Der Protagonist der Studie stellt sich insgesamt facettenreicher dar denn nur als Böhme-Apologet bzw. als Vorläufer des Pietismus. Trotz seiner langjährigen Anstellung als herzoglicher Amtsträger propagierte er insbesondere in seiner zweiten Lebenshälfte eine Abkehr von der Welt und von kirchlich-konfessionellen Dogmen zugunsten individueller Gotteserkenntnis. Seine Lektüren scheinen durchaus vielfältig gewesen zu sein (vgl. 259-291; allerdings sind insgesamt nur sieben Bücher überliefert, die sich sicher auf Tscheschs Bibliothek zurückführen lassen, 267), und als Autor und Leser war er Teil einer schlesischen Gelehrtenkultur: skeptisch gegenüber paracelsistisch-alchemistischem Gedankengut ebenso wie gegenüber prophetischen Separatisten vom Schlage Gifftheils.

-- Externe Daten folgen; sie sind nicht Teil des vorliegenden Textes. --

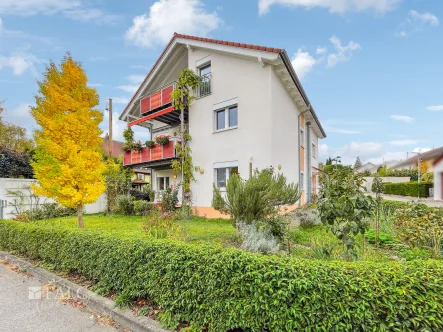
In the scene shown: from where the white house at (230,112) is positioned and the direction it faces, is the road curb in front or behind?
in front

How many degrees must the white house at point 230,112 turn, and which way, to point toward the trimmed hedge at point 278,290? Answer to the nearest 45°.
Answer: approximately 45° to its left

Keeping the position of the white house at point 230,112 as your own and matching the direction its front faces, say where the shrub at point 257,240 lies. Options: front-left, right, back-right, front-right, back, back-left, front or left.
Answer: front-left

Die Untersuchung bietet einen Überblick zu Leben und Werk eines Denkers, über den jenseits seines überschaubaren literarischen Schaffens und trotz der Einbeziehung archivalischen Quellenmaterials nur wenige Informationen vorliegen. Vor diesem Hintergrund bleiben große Teile dieser insgesamt zu ausführlich und teils redundant geratenen Arbeit vage und werden von konjunktivischen Formulierungen dominiert. Wünschenswert wäre eine stärkere Kontextualisierung des Protagonisten innerhalb der protestantischen Barockkultur Schlesiens gewesen, eine genauere kirchen- und theologiegeschichtliche Einordnung vor dem Hintergrund der Entwicklungen zu Tscheschs Zeit, vor allem aber eine Berücksichtigung des historischen Kontexts insbesondere des schlesischen Raums unter den Bedingungen des Dreißigjährigen Krieges (eine Ausnahme: 206). Die Arbeit ist mit mehreren genealogischen, tabellarischen und chronologischen Anhängen und einem Personenregister ausgestattet. Künftiger Forschung zum schlesischen Spiritualismus wird sie zweifellos eine hilfreiche Grundlage bieten.